# What is being asked
Your answer should be only the lines below from the one with "1. long straight" to the one with "2. white board from (507, 332) to (811, 712)", repeated exactly, ends included.

# Input
▬▬▬▬▬▬

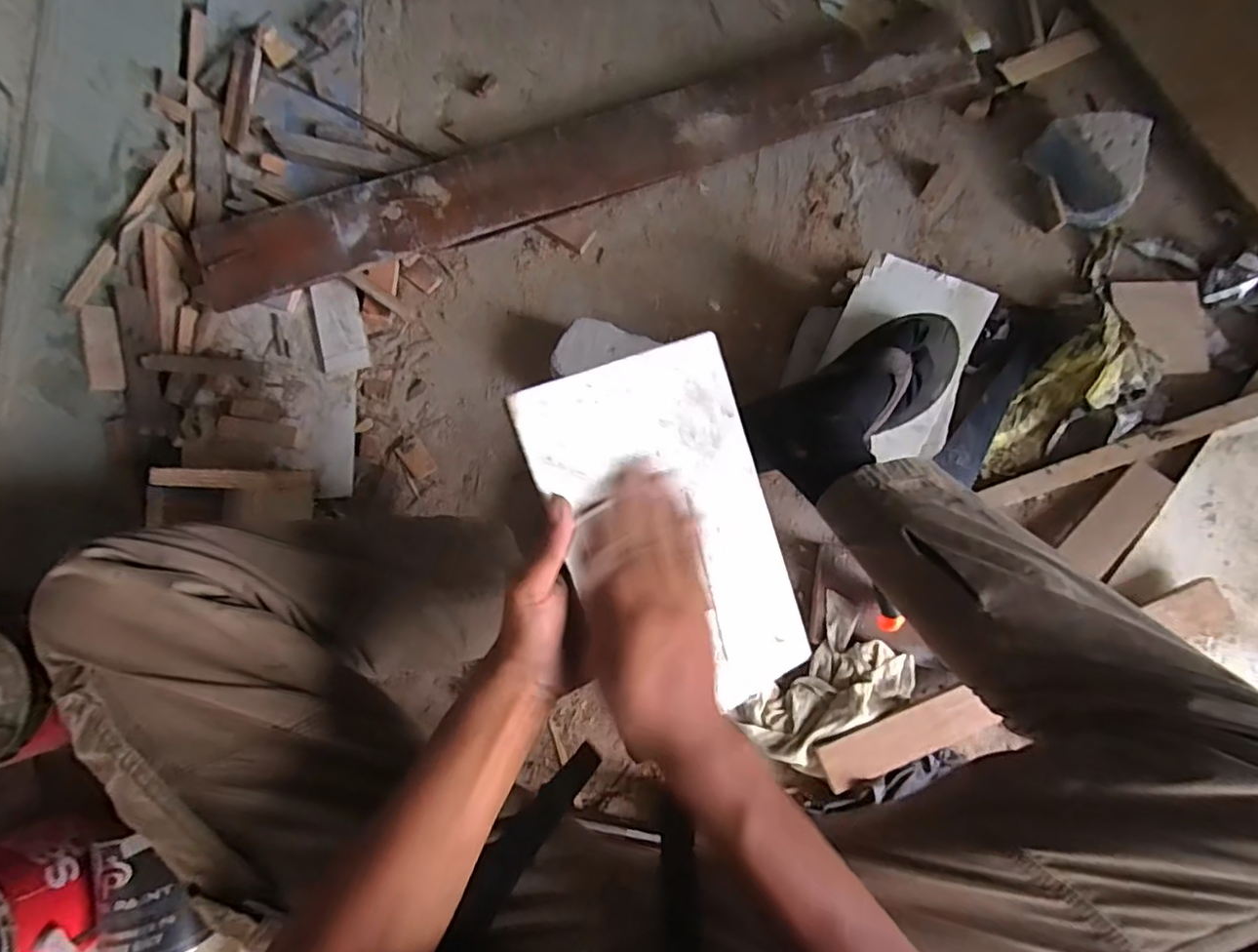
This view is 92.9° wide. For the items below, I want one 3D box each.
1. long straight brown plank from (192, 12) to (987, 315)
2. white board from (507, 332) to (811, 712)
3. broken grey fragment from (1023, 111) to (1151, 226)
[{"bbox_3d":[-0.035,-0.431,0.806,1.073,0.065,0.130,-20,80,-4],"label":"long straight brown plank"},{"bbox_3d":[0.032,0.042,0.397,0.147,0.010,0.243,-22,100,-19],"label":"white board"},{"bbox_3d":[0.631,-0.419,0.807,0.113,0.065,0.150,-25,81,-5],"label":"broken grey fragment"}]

▬▬▬▬▬▬

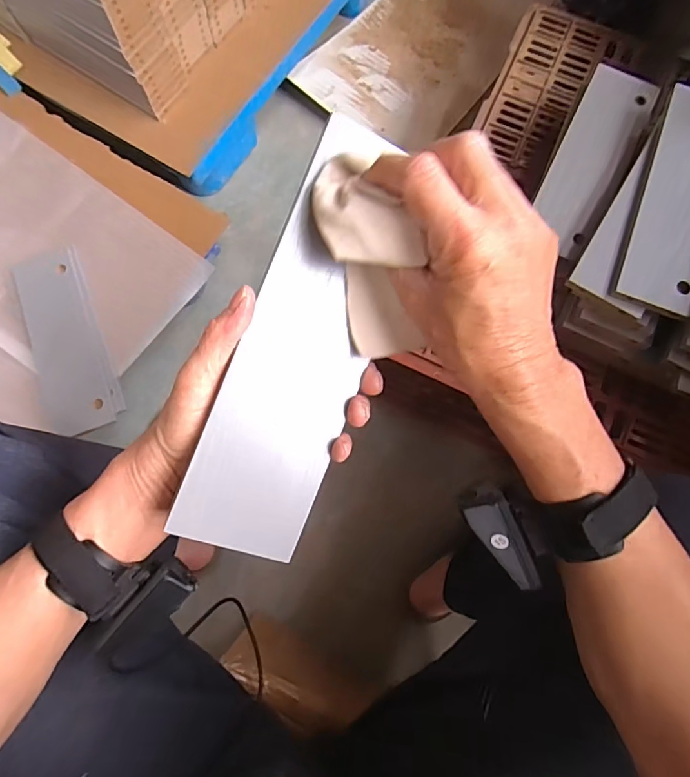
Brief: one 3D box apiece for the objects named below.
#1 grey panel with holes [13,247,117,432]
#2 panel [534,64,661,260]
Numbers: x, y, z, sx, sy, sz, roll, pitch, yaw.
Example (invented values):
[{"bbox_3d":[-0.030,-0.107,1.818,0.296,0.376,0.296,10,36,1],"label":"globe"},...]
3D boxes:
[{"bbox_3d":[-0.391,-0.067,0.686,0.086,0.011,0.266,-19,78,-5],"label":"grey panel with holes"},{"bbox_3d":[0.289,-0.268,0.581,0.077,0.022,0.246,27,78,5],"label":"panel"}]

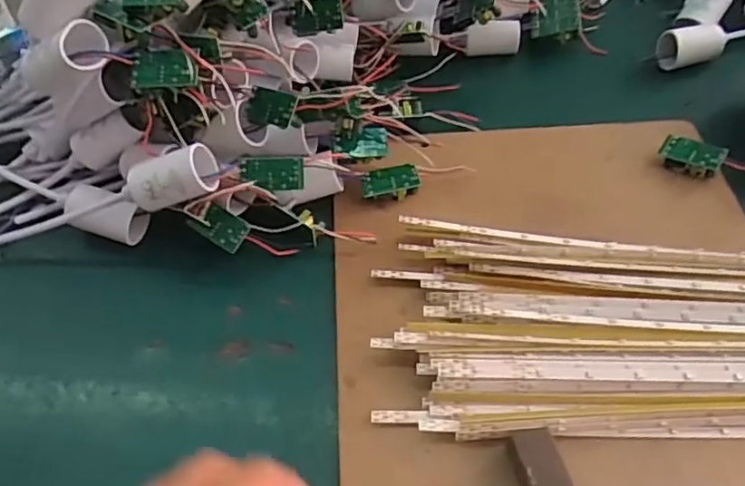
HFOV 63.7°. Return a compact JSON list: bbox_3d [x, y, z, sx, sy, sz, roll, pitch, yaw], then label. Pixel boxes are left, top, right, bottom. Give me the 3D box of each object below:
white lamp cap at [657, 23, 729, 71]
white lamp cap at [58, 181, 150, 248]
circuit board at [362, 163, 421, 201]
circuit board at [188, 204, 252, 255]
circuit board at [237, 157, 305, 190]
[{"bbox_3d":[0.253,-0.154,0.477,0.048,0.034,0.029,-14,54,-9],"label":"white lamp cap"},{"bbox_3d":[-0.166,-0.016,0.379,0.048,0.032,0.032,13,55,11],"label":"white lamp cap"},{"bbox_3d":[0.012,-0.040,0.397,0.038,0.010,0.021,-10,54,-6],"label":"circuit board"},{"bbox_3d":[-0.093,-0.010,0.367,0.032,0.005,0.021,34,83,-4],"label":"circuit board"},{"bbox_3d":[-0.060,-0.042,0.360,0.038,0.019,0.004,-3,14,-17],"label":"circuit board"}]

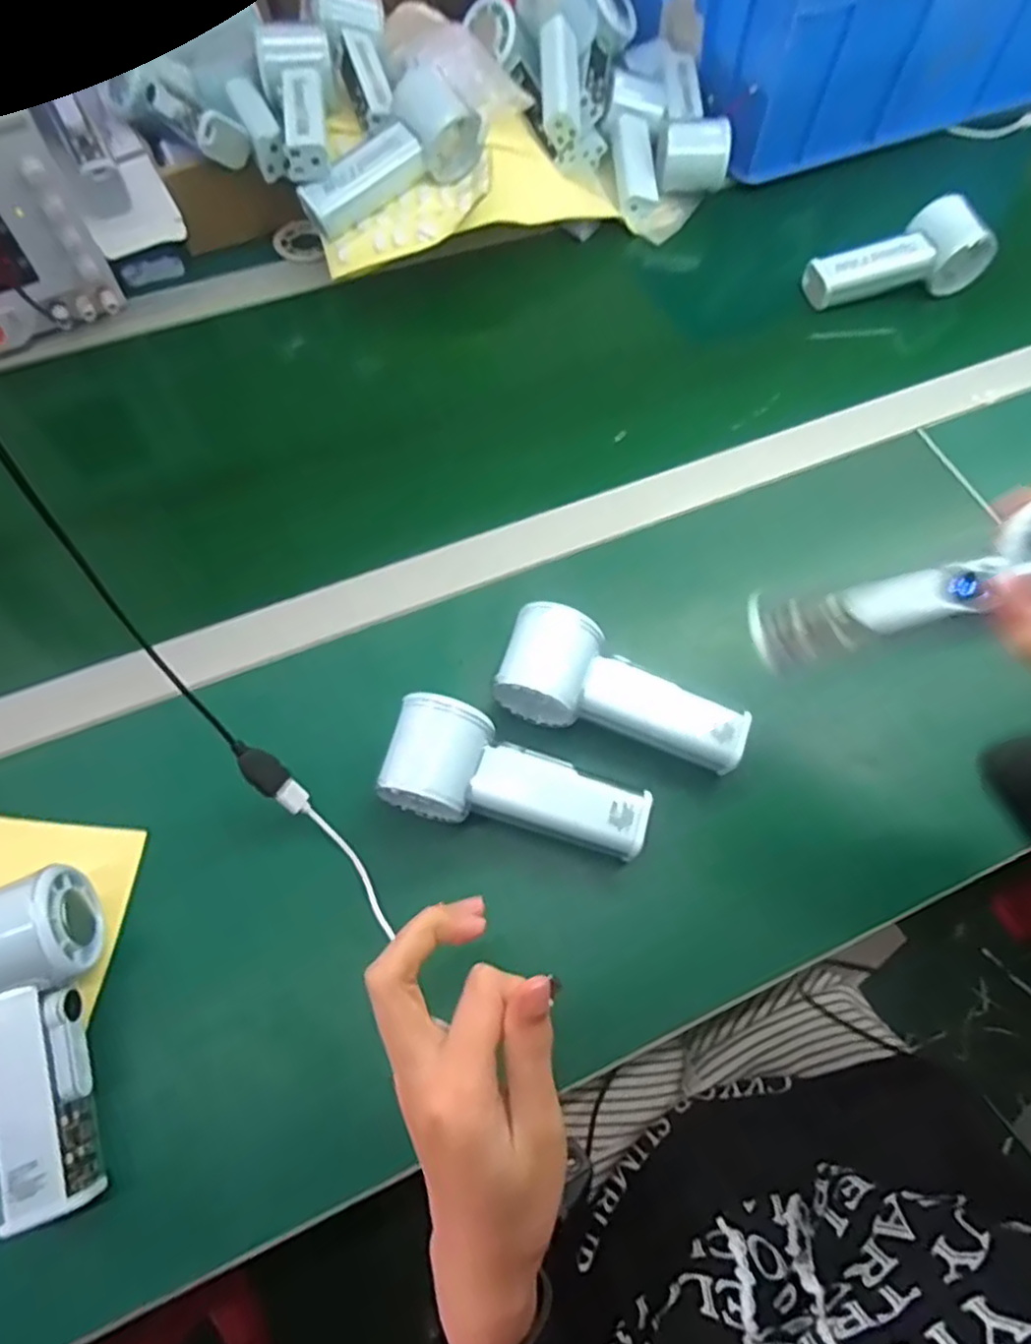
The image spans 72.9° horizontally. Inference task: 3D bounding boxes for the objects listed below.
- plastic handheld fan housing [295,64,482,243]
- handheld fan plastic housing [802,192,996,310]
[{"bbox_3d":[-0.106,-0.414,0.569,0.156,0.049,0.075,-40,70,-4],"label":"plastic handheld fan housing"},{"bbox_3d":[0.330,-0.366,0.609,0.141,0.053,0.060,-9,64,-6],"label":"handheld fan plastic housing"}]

▬▬▬▬▬▬

# Completed task
1. long straight brown plank from (192, 12) to (987, 315)
2. white board from (507, 332) to (811, 712)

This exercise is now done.